Interview: Die KEBÖ im Jahr 2023
In der Konferenz der Erwachsenenbildung Österreichs (KEBÖ) versammeln sich die gesetzlich anerkannten Verbände der Erwachsenenbildung, beraten über Herausforderungen, entwickeln Bildungs-Initiativen und treten in wichtigen bildungspolitischen Fragen gemeinsam auf. Wir haben den KEBÖ-Vorsitzenden Georg Primas vom Ring Österreichischer Bildungswerke zum Interview über die brennenden Fragen und Vorhaben im heurigen Jahr gebeten.
Arbeitskräftemangel, Klimakrise und digitaler Wandel: Welche Aufgaben ergeben sich für die KEBÖ daraus?
Die genannten Herausforderungen begegnen uns derzeit täglich in den Medien. Auch die Nachwirkungen der Pandemie, der Krieg und die massive Teuerung verschärfen die allgemeine Lage.
Die Mitgliedsverbände der KEBÖ arbeiten verstärkt daran, einen Beitrag zur Lösung oder Milderung daraus resultierender Probleme zu leisten. In der KEBÖ beschäftigen wir uns generell damit, welche Kompetenzen wir brauchen, um für künftige Herausforderungen gewappnet zu sein, und wie sich diese Kompetenzen in der Erwachsenenbildung vermitteln lassen. Neben fachlichen Aspekten geht es dabei verstärkt auch um Resilienz und gesellschaftliche Teilhabe.

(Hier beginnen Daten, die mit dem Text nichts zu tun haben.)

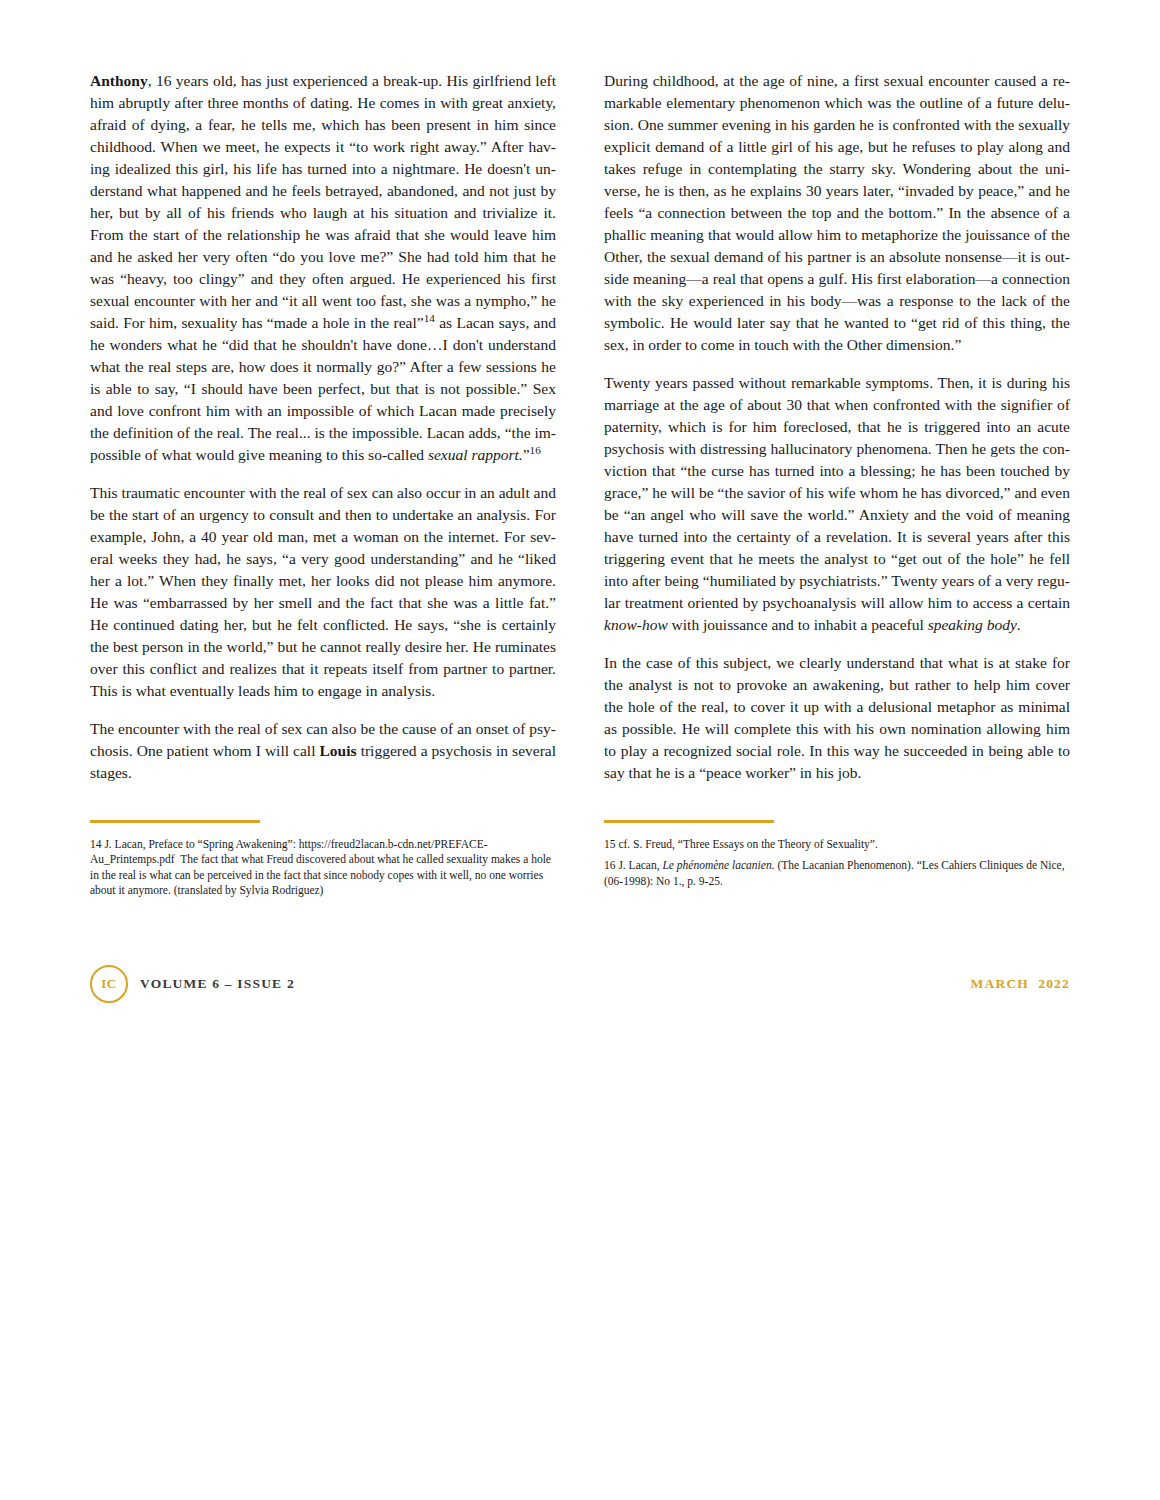Anthony, 16 years old, has just experienced a break-up. His girlfriend left him abruptly after three months of dating. He comes in with great anxiety, afraid of dying, a fear, he tells me, which has been present in him since childhood. When we meet, he expects it “to work right away.” After having idealized this girl, his life has turned into a nightmare. He doesn't understand what happened and he feels betrayed, abandoned, and not just by her, but by all of his friends who laugh at his situation and trivialize it. From the start of the relationship he was afraid that she would leave him and he asked her very often “do you love me?” She had told him that he was “heavy, too clingy” and they often argued. He experienced his first sexual encounter with her and “it all went too fast, she was a nympho,” he said. For him, sexuality has “made a hole in the real”14 as Lacan says, and he wonders what he “did that he shouldn't have done…I don't understand what the real steps are, how does it normally go?” After a few sessions he is able to say, “I should have been perfect, but that is not possible.” Sex and love confront him with an impossible of which Lacan made precisely the definition of the real. The real... is the impossible. Lacan adds, “the impossible of what would give meaning to this so-called sexual rapport.”16
This traumatic encounter with the real of sex can also occur in an adult and be the start of an urgency to consult and then to undertake an analysis. For example, John, a 40 year old man, met a woman on the internet. For several weeks they had, he says, “a very good understanding” and he “liked her a lot.” When they finally met, her looks did not please him anymore. He was “embarrassed by her smell and the fact that she was a little fat.” He continued dating her, but he felt conflicted. He says, “she is certainly the best person in the world,” but he cannot really desire her. He ruminates over this conflict and realizes that it repeats itself from partner to partner. This is what eventually leads him to engage in analysis.
The encounter with the real of sex can also be the cause of an onset of psychosis. One patient whom I will call Louis triggered a psychosis in several stages.
14 J. Lacan, Preface to “Spring Awakening”: https://freud2lacan.b-cdn.net/PREFACE-Au_Printemps.pdf The fact that what Freud discovered about what he called sexuality makes a hole in the real is what can be perceived in the fact that since nobody copes with it well, no one worries about it anymore. (translated by Sylvia Rodriguez)
During childhood, at the age of nine, a first sexual encounter caused a remarkable elementary phenomenon which was the outline of a future delusion. One summer evening in his garden he is confronted with the sexually explicit demand of a little girl of his age, but he refuses to play along and takes refuge in contemplating the starry sky. Wondering about the universe, he is then, as he explains 30 years later, “invaded by peace,” and he feels “a connection between the top and the bottom.” In the absence of a phallic meaning that would allow him to metaphorize the jouissance of the Other, the sexual demand of his partner is an absolute nonsense—it is outside meaning—a real that opens a gulf. His first elaboration—a connection with the sky experienced in his body—was a response to the lack of the symbolic. He would later say that he wanted to “get rid of this thing, the sex, in order to come in touch with the Other dimension.”
Twenty years passed without remarkable symptoms. Then, it is during his marriage at the age of about 30 that when confronted with the signifier of paternity, which is for him foreclosed, that he is triggered into an acute psychosis with distressing hallucinatory phenomena. Then he gets the conviction that “the curse has turned into a blessing; he has been touched by grace,” he will be “the savior of his wife whom he has divorced,” and even be “an angel who will save the world.” Anxiety and the void of meaning have turned into the certainty of a revelation. It is several years after this triggering event that he meets the analyst to “get out of the hole” he fell into after being “humiliated by psychiatrists.” Twenty years of a very regular treatment oriented by psychoanalysis will allow him to access a certain know-how with jouissance and to inhabit a peaceful speaking body.
In the case of this subject, we clearly understand that what is at stake for the analyst is not to provoke an awakening, but rather to help him cover the hole of the real, to cover it up with a delusional metaphor as minimal as possible. He will complete this with his own nomination allowing him to play a recognized social role. In this way he succeeded in being able to say that he is a “peace worker” in his job.
15 cf. S. Freud, “Three Essays on the Theory of Sexuality”.
16 J. Lacan, Le phénomène lacanien. (The Lacanian Phenomenon). “Les Cahiers Cliniques de Nice, (06-1998): No 1., p. 9-25.
IC
VOLUME 6 – ISSUE 2
MARCH 2022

Die KEBÖ ist in die Digitale Kompetenz Offensive eingebunden, die unlängst lanciert wurde. Hier werden wichtige Ziele verfolgt: Einerseits sollen digitale Grundkompetenzen in der Breite der gesamten Bevölkerung gefördert werden, andererseits soll die Zahl der verfügbaren IT-Fachkräfte erhöht werden. Auch im Bereich der Green Jobs und der Bildung für nachhaltige Entwicklung (BNE) werden die Angebote der KEBÖ-Einrichtungen weiter ausgebaut.
Die Europapolitik sieht Aus- und Weiterbildung durch die zahlreichen Herausforderungen gefordert und will sie durch das heurige EU-Jahr der Kompetenzen in den Fokus rücken. Wie positioniert sich die KEBÖ dazu?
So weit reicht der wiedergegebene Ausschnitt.